Problem to solve: Can you copy out the article on lung disease stigma starting with "Why is it not" and going on through "range of treatments.", switching "gold standard" to "highest standard"?

Stigma around lung disease and cancer must go
By Mark Brooke, Chief Executive Officer of Lung Foundation Australia
Thursday, 24 April, 2025
The stigma for people diagnosed and living with lung disease or cancer is a heavy physical and emotional burden. It can leave people feeling isolated, ashamed and — worse still — be the reason they hesitate or don’t seek much-needed help.
Data from Lung Foundation Australia’s Lived Experience Survey showed the debilitating effect stigma has on patients. The survey, with responses from 1034 people living with a lung condition and 149 carers, alarmingly showed the levels of stigma had increased since 2020, including the stigma patients felt from health practitioners.
It simply isn’t good enough. The stigma around lung disease and cancer must go.
Alongside Lung Foundation Australia, health professionals must play an active role in helping to remove stigma and create more supportive environments for those living with lung disease.
Language matters
Research presented at the Australian Lung Cancer Conference 2025 by Dr Shiho Rose and her team showed that stigmatising language — including blame-focused terms and moralising narratives — remains prevalent in media coverage. But we know this extends into treatment rooms, doctors’ surgeries and everyday interactions when a patient is diagnosed with a lung disease.
The language we use when talking about lung disease matters.
Better communication, education and advocacy are essential to make sure stigma is removed and greater empathy is given to patients. Lung disease is complex. Research is showing us that the first 1000 days of someone’s life can set the course of their lung health for life. Exposure to environmental conditions in early life can increase chronic diseases risk, regardless of whether a person smokes or not.
Likewise, we need to make a dedicated effort to highlight the advancements in treatment and research that are contributing to the growing number of people who live longer and better. We should spend more time focusing on the positive and less time dwelling on the negative.
Cultivating empathy and understanding
We need to acknowledge the experiences of patients without judgment. Too often people diagnosed with or living with lung disease are immediately blamed for causing it themselves, rather than offered concern. It isn’t good enough.
Empower your patients in their care decisions and encourage them to have agency in their health. Understand that charities like Lung Foundation Australia are your allies in supporting your patients and able to offer them connection, support and community.
Connection and community
Connection and community are paramount when living with a lung disease. Patients need access to health professionals who specialise in lung disease and can offer genuine and practical advice on how to cope with the emotional challenges of their diagnosis.
Support from specialist lung cancer nurses, for example, has proven impacts, including:
- reduced avoidable ED presentation
- improved cancer service alignment with optimal lung cancer care
- improved value and quality of patient-centred lung cancer care
- improved access to lung cancer treatment and timeliness of treatment
- increased receipt of anticancer therapy
- strengthened patient capacity to self-manage
- improved outcomes for patients and carers affected by lung cancer (cancer outcomes, quality of life and wellbeing).
Why is it not yet standard practice that patients with lung disease or cancer are given the same opportunities for support, quality of life and survival that people with other cancers have?
Stigma breeds inequality
The stigma around lung disease and cancer has held back research investment and community empathy for too long, resulting in greater inequality in treatment, progress and care.
Regardless of how a patient’s diagnosis came about, they still deserve the gold standard of care that patients with breast, bowel or prostate cancer, or those in city locations, receive. Cancer is cancer, and all Australians deserve to have access to a full range of treatments.

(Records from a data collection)
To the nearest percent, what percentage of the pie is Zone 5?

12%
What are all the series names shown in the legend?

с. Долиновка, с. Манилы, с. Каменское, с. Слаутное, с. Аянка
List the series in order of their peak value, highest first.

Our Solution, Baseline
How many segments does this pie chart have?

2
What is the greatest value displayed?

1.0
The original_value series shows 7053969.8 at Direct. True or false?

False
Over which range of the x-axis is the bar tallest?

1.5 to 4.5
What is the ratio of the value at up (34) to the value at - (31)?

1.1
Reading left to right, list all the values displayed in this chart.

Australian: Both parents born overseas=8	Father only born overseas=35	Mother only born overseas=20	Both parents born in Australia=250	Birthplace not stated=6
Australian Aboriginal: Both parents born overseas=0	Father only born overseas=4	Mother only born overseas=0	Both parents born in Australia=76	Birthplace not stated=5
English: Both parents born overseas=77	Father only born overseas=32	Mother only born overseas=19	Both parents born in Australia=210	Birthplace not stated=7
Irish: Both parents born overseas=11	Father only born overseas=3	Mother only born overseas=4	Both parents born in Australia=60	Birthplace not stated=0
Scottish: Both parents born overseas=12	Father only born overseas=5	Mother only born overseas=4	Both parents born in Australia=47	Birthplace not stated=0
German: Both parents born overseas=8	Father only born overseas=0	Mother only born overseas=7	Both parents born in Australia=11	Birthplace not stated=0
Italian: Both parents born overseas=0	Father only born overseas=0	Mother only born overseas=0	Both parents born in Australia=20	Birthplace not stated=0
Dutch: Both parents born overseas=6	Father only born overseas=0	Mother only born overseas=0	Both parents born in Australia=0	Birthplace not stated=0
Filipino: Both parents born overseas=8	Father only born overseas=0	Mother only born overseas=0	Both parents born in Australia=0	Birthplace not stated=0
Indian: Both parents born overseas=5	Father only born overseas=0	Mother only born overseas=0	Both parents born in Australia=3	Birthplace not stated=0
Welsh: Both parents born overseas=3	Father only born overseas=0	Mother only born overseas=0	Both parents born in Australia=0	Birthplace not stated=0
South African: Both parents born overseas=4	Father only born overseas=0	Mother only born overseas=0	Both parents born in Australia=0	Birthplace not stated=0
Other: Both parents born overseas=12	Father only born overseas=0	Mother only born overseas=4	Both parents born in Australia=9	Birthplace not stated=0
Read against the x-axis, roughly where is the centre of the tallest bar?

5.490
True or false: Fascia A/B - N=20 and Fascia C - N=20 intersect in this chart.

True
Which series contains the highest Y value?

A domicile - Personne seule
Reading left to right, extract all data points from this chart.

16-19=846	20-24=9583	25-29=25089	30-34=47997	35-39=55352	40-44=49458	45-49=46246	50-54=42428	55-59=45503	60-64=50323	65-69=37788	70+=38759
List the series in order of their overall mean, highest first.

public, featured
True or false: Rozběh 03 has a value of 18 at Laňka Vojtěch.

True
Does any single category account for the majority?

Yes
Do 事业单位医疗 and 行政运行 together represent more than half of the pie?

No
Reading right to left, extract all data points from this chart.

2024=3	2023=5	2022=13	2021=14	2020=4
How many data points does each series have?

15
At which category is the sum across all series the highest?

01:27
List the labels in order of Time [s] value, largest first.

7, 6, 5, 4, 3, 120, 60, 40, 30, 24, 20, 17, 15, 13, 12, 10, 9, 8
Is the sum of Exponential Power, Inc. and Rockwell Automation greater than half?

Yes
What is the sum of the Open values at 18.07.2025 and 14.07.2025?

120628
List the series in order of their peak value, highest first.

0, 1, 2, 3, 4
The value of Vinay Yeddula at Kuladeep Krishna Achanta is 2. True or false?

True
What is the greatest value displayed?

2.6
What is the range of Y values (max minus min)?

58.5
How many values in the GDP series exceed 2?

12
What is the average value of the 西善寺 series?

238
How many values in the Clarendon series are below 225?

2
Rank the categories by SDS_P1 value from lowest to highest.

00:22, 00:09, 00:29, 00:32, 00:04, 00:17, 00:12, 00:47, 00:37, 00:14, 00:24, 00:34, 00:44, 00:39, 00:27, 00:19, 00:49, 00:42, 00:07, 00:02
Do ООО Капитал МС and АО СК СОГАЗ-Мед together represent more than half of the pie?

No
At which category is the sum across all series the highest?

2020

Written solution:
Why is it not yet standard practice that patients with lung disease or cancer are given the same opportunities for support, quality of life and survival that people with other cancers have?
Stigma breeds inequality
The stigma around lung disease and cancer has held back research investment and community empathy for too long, resulting in greater inequality in treatment, progress and care.
Regardless of how a patient’s diagnosis came about, they still deserve the highest standard of care that patients with breast, bowel or prostate cancer, or those in city locations, receive. Cancer is cancer, and all Australians deserve to have access to a full range of treatments.